The document, the eleventh edition of this annual report and which has been coordinated by Ignacio Molina and Jorge Tamames, points out that the Russian invasion of Ukraine has received “a firm response both from the European Union as a whole and from Spain in particular”, as well as “a combination of firmness and prudence on the part of the Biden Administration” which has allowed “the US international leadership, weakened after the withdrawal from Afghanistan, to be restored”. In this context, he continues, the NATO summit held in June 2022 in Madrid “confirmed that Atlanticism has been fully reinforced in the context of the war”.
The year 2023, the collective study continues, will be “fundamentally conditioned by the continuity of the war and will have as a great reference for Spain the exercise of the Presidency of the Council of the EU during the second half of the year”. Given that “it is unlikely that the conflict will end soon or that Moscow and Kyiv will manage to agree on a ceasefire to contain it”, and taking into account the “convulsive moments” that the European neighborhood is going through -both in the east and in the south- and “the entrenchment” of the China-US rivalry, “the EU will need to strengthen its ties with partners with whom it shares values, interests and a common agenda”, it continues.
For all these reasons, Elcano points out, the Spanish Presidency of the Council of the EU, which will take place from July onwards, acquires great importance due to its “large number of dossiers -technological, economic, energy and climate, security-“, and will be “key to determine the success of these efforts in Latin America”, in addition to the fact that it will “structure” the whole of the Spanish foreign action throughout the year.
Spain’s “very great asset”
Spain faces its Presidency of the EU with “the responsibility of maintaining European unity” at a “particularly delicate” moment, said Ignacio Molina during the presentation of the report, which took place yesterday at the headquarters of the Botín Foundation in Madrid and in which he was accompanied by José Juan Ruiz, president of the Elcano Royal Institute, and several authors of the report, the researchers Lara Lázaro, Mira Milosevich and the aforementioned Jorge Tamames.
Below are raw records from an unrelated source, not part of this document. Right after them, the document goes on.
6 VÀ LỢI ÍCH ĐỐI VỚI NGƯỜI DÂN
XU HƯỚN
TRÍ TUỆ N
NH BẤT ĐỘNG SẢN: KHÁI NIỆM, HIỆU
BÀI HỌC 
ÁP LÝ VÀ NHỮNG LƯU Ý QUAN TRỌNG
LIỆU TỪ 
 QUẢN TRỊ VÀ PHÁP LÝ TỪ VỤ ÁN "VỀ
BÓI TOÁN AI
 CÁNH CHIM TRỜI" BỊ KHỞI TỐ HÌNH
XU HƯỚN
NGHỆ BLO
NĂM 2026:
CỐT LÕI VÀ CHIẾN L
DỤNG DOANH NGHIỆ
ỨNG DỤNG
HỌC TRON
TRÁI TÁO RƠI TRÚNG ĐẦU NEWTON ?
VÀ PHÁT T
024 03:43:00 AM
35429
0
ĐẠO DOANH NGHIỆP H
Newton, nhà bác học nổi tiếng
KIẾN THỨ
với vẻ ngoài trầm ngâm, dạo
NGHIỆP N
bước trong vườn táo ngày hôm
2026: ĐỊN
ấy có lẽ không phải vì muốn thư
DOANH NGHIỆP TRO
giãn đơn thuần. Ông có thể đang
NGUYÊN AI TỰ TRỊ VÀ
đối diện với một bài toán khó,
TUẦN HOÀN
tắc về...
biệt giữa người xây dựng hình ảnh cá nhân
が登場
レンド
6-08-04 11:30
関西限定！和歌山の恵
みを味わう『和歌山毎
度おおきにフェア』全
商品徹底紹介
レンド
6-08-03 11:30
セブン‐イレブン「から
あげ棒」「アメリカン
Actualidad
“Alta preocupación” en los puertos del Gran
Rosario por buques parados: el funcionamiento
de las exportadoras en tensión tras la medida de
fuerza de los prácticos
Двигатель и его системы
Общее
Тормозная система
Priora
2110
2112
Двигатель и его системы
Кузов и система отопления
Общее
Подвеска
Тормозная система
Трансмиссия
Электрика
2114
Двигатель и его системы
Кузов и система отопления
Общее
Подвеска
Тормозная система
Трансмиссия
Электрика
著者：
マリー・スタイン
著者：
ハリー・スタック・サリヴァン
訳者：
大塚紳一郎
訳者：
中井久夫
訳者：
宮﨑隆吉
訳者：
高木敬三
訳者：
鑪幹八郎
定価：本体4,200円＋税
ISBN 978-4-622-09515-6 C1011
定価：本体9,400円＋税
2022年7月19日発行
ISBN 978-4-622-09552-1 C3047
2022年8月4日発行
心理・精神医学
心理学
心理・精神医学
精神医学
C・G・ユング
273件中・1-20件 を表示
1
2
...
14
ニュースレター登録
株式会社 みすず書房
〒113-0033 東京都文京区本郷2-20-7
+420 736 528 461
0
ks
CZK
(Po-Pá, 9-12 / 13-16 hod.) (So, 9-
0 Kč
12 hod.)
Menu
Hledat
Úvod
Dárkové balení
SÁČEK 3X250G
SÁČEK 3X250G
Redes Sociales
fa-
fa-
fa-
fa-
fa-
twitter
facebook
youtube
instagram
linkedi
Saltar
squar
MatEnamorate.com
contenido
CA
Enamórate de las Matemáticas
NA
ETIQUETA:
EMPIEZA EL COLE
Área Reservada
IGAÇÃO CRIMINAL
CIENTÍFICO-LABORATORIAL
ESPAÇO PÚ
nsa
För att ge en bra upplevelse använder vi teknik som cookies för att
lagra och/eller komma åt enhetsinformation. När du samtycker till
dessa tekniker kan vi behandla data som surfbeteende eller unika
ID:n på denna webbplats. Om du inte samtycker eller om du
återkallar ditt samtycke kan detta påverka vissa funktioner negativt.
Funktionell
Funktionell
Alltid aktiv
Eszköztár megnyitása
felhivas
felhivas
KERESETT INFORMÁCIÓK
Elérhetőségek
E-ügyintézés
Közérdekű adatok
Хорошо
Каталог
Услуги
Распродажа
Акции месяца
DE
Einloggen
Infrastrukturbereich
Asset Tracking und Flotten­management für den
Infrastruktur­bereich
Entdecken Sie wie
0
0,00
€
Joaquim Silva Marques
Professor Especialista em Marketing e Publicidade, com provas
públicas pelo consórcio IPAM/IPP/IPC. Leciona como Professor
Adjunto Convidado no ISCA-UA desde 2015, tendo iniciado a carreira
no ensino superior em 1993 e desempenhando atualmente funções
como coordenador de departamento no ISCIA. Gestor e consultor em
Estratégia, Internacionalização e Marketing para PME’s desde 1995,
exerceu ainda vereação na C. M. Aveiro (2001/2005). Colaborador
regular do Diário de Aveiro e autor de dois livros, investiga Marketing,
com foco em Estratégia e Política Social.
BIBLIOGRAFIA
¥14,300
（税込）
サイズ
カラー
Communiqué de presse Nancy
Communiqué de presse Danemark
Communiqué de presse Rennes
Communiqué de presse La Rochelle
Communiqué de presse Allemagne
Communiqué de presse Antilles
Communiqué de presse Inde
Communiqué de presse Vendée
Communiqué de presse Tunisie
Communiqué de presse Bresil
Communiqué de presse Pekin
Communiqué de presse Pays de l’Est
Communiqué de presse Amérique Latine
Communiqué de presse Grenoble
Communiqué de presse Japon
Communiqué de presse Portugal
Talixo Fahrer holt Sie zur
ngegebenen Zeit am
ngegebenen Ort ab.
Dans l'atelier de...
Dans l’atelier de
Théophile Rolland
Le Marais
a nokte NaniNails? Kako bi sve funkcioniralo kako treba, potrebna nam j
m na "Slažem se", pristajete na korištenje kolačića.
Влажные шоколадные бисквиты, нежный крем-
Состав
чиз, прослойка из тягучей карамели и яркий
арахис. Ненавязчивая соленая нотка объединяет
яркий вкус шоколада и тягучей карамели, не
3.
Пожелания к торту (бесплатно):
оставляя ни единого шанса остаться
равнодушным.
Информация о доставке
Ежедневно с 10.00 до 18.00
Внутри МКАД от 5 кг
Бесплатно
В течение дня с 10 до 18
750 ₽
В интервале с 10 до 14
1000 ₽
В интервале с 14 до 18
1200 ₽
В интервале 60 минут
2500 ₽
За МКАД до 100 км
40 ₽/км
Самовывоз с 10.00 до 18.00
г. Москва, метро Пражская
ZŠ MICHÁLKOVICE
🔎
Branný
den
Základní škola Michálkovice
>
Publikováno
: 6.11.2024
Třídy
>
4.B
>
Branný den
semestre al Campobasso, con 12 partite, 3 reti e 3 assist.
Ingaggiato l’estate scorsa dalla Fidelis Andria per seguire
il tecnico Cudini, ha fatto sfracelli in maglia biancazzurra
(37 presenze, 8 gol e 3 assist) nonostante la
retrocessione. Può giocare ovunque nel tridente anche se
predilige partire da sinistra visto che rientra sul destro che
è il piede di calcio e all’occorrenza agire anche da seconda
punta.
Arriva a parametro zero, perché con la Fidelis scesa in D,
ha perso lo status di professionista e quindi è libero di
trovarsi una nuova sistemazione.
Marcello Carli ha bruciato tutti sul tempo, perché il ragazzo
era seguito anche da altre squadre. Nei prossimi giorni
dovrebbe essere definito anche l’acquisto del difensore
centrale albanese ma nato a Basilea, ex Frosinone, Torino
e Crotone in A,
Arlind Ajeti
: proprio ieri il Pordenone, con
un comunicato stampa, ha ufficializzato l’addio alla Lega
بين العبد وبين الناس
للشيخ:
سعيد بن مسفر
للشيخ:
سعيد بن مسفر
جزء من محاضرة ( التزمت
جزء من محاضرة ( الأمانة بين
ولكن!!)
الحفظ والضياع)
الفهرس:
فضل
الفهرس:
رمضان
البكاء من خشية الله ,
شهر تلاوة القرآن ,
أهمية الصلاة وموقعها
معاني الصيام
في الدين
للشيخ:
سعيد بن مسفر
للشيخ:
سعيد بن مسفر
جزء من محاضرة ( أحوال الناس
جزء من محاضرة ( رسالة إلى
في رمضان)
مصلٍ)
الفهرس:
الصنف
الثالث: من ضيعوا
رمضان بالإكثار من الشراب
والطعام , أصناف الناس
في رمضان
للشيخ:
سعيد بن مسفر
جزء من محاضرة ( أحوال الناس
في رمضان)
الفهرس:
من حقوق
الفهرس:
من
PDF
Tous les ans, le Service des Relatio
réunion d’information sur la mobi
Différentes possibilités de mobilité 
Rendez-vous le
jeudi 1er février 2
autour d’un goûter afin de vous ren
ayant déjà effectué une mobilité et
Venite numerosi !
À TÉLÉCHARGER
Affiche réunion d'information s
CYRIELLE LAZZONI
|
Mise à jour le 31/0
Besides, he continued, the Spanish Presidency is an opportunity to “invest in the foreign chapter” and to allocate “more money for diplomatic action, for cooperation and for cultural action”. Therefore, he explained, Spain faces its European semester in “good conditions”, or, in any case, much better than those it had in 2010, when it held the Presidency “in a very complicated context due to the 2008 financial crisis, which turned into a public debt crisis in the middle of the Spanish Presidency”, and with a ruling party, the PSOE, which lost “ten points in voting intentions” at that time.
According to the researcher, the Presidency of the EU will be facilitated by the “very great asset” that Spain has “in comparison with other large and medium-sized EU states”: its “enormous consensus on how to connect Spain with Europe and the world”. “With the exception of the triangle formed by Sahara, Morocco and Algeria, never before has there been such a degree of alignment, and not only between the two main parties, but even in Spanish public opinion,” Molina assured, based on the polls carried out by the Elcano Royal Institute itself.
Despite the climate of “tension” that reigns in Spanish political life, characterized by “disagreement on almost everything”, on issues such as NATO, Ukraine and the EU “there is great social and political harmony”, he continued. Therefore, despite the fact that we are in an election year and that “we do not see the likelihood that the tension will diminish”, it is foreseeable that the polarization of public opinion will not be transferred to the foreign agenda and that Spain will maintain its traditional pro-European consensus and its broad support for Ukraine. “The great challenge is for that consensus in domestic policy to be maintained,” he warned. “We must be aware that we have that treasure, but that depends on the politicians, on whether they keep their vision or resort to short-sighted electioneering,” he added.